DELLO ZERBINO CONSIDERATO DAL PUNTO DI VISTA DEI RICCI Io cerco da sempre l’UOMO quando scrivo ma cado sempre sulle sue contraddizioni, e sempre più spesso su un uomo onda in un mondo onda il cui avvenire è in balia delle onde.  Dello zerbino considerato dal punto di vista dei ricci è un testo ancora inedito in Italia. L’autore ce ne ha fatto dono nell’estate del 2021 concedendoci il privilegio di tradurlo. Le oltre 90 pagine del francese sono il frutto di tre anni di lavoro: in parte scritto durante il periodo della pandemia, il testo è ancora un esempio di teatro modulare, legato a doppio filo ai precedenti Il Teatro Decomposto e Attenzione alle vecchie signore.
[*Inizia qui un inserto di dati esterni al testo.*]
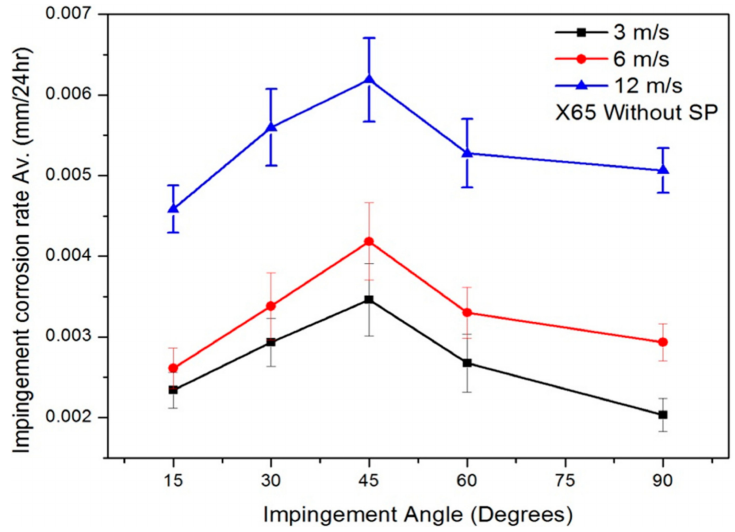
Figure 3. Effect of impingement velocity and angle on the corrosion rate (without solid particles) of API 5L-X65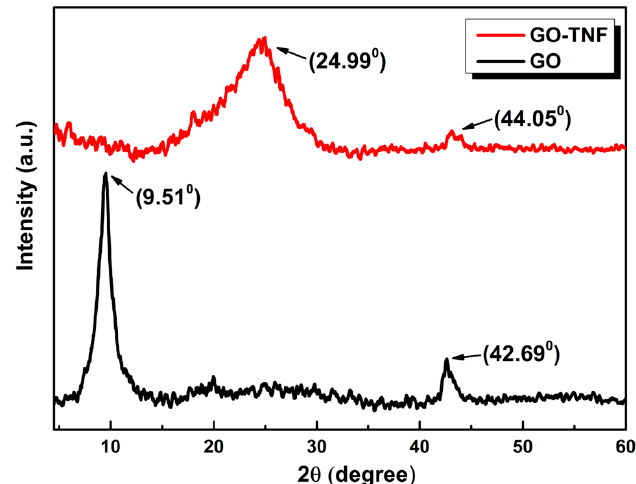
Figure 7. X-ray di ff raction patterns of GO (black) and GO-TNF (red). Figure 7. X-ray diffraction patterns of GO (black) and GO-TNF (red). Figure 7. X-ray diffraction patterns of GO (black) and GO-TNF (red).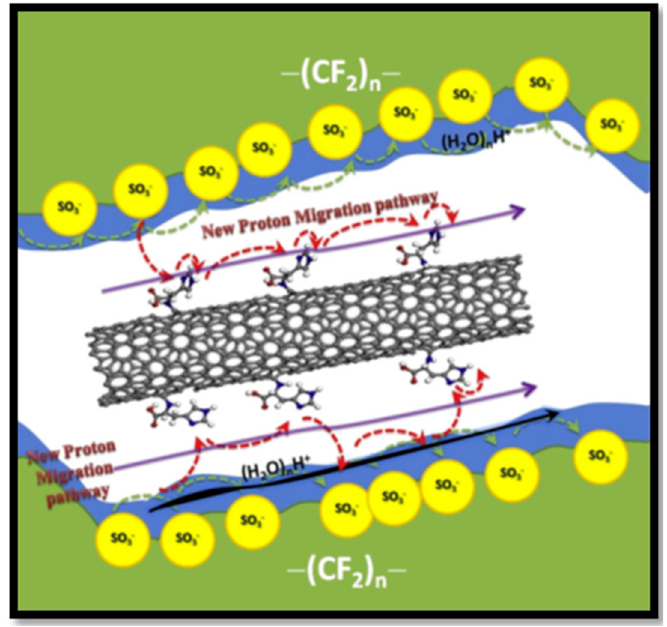
Figure 7. Proton conduction mechanism in Nafion ® -ImCNTs composite membrane. Reproduced from [29] with permission from Elsevier, 2013.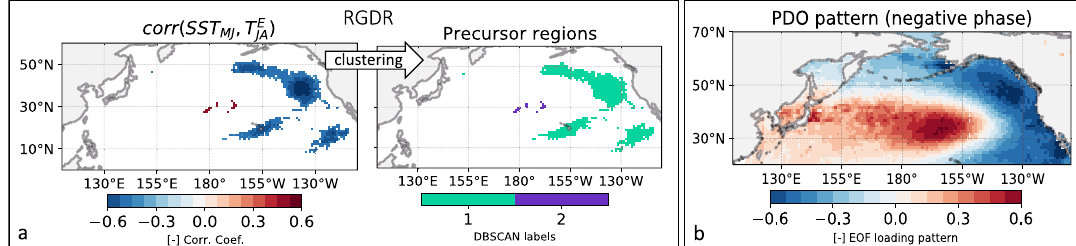
Fig. 6 Two dimensionality reduction approaches to extract precursor timeseries from the north Paci fi c SST. a Response guided dimensionality reduction (RGDR) and ( b ) (climate index) PDO timeseries. For the RGDR method, the same lag 1 (May – June SST) correlation analysis is done as shown for the TE July – August temperature in Fig. 5. For the EOF analysis, all months (Jan – Dec) are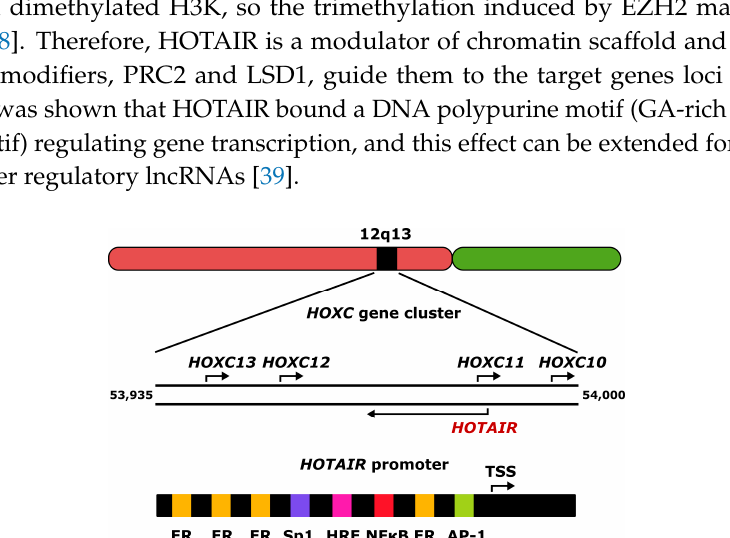
Figure 2. Chemical modifications of chromatin directed by HOTAIR. HOTAIR recruits polycomb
Vi si ritrovano i rivoluzionari ed i manifestanti, oggetti che piovono dal cielo, commissari e vecchie signore, e soprattutto molte delle tematiche che attraversano entrambi i testi antecedenti in una chiave – ci è parso – che lascia trasparire una diversa consapevolezza: Io cerco da sempre l’UOMO quando scrivo – si legge nella prefazione - ma cado sempre sulle sue contraddizioni. La scrittura di Visniec ci è parsa qui ancor più visionaria e se possibile geniale. Quanto altrove sembrava essere più chiaramente denunciato – i totalitarismi, il lavaggio dei cervelli, lo smarrimento dell’Uomo alienato in monomanie al limite dell’antropofagia – qui sembra articolarsi in una totale sospensione di giudizio: l’Uomo è ancora colto nella sua frammentarietà, nella perdita di identità ed empatia, eppure quanto sembrerebbe emergere sulla soglia di questo mondo in balia delle onde è uno specchio in cui guardare – e accettare - più chiaramente le nostre contraddizioni e noi stessi. Su tutto e potente si staglia il linguaggio: alienato, destrutturato, frammentato, passibile di continui fraintendimenti, manipolatorio e manipolato, eppure ed in ultimo salvifico. Come in quel frammento di specchio che chiude il testo: Le parole di Job, dove alla parola Parola è restituito il compito di prendersi cura dell’uomo e guidarlo verso la bellezza che in lui si nasconde.